Supplied passage:
◇ ◇ ◇ ◇

The  Cosmopolitan Soccer League is a regional soccer league consisting of semi-pro and amateur teams based in and around New York City.  Established in 1923, it is one of the oldest soccer leagues in the United States and has contributed greatly to the nation's soccer history.

Currently, the league has four open divisions. The first two divisions require all clubs to also field reserve teams, a requirement that some leagues have abolished, but which the Cosmopolitan Soccer League believes makes its competition some of the strongest in United States soccer. The league also has an over-30 and an over-40 division. The league is USASA-affiliated.

The Cosmopolitan Soccer League plays a traditional international schedule with competition beginning the second weekend of September and running through June, with a winter break from late December to early March. During the winter months, the league runs an indoor tournament due to New York's cold climate.

History
The Cosmopolitan Soccer League was formed as the German American Soccer League in 1923. In 1927, the association changed its name to the German American Football Association.  The league was highly successful in the 1920s and, in New York, was behind only baseball and basketball in terms of popularity. The league struggled through the Great Depression and by the 1940s the game was viewed by most Americans as an "ethnic" sport. Attendance and popularity declined sharply until the founding of the North American Soccer League in 1968. By the mid-1970s, league officials recognized that in order to maintain the league's viability in the same market as the star-studded New York Cosmos, it needed to appeal to a wider audience and in 1977, it voted to change its name to the Cosmopolitan Soccer League. Prior to the professionalizing of the modern American game, the United States national team often consisted of Cosmopolitan League players.

In 1923, five teams, S.C. New York, Wiener Sports Club, D.S.C. Brooklyn, Hoboken FC 1912 and Newark S.C., banded together to found the German American Soccer League.  As the name suggests, the teams were largely composed of recent immigrants from Central Europe, primarily Germany.  The next year, four more teams, Swiss F.C., Elizabeth S.C., S.C. Eintracht and Germania S.C., joined the league.  The league renamed itself the German American Football Association in 1927.  While the GASL began as a single division league, it added a junior division in 1933.  That year, the league also held its first indoor tournament.  In addition to its junior division, the GASL also added several lower divisions over the decades.

◇ ◇ ◇ ◇

Instructions:
(1) According to the Cosmopolitan Soccer League text above, in what year did the league add a junior division?
(2) Resume the Cosmopolitan Soccer League history above, picking up after its final sentence.

Given data:

◇ ◇ ◇ ◇

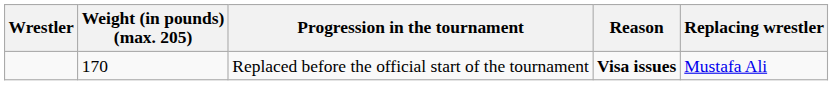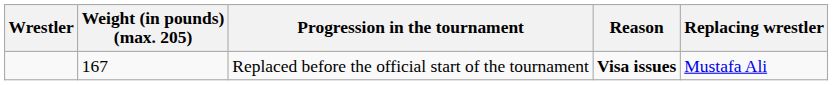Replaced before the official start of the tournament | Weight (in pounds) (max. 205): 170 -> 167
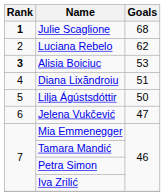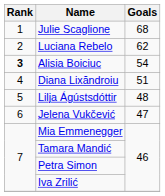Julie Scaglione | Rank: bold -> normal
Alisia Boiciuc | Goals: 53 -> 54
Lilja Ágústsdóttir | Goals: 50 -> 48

◇ ◇ ◇ ◇

Expected answers:
(1) 1933

(2)
In 1943, all of the U.S. leagues suffered from significant player losses from the U.S. participation in World War II.  In order to continue to play a competitive schedule, the GASL joined with the Eastern District Soccer League to run a joint season.  Following the end of the war in 1945, the GASL found itself turning from a lack of quality players to an overabundance as Central European professionals left their war ravaged countries to move to the United States.  The league experienced a second influx of talented players when Hungarians fled their country following the Soviet Union crushing the 1956 Hungarian Revolution.

In 1964, the GASL joined with the professional American Soccer League in a short lived experiment.  That year, the two leagues formed the Eastern Professional Soccer Conference which competed during the GASL/ASL off season.  The league was a failure and did not complete its one season in existence.  While the merger with the ASL was less than successful, the GASL undertook a cooperative agreement with another league, this time the International Soccer League (ISL) in 1965.  That season, the GASL All Star team entered the ISL as the New Yorker, going to the final where it lost to Polonia Bytom 5–1.  The string of league mergers continued in 1974 when the National Soccer League of New York merged into the GASL.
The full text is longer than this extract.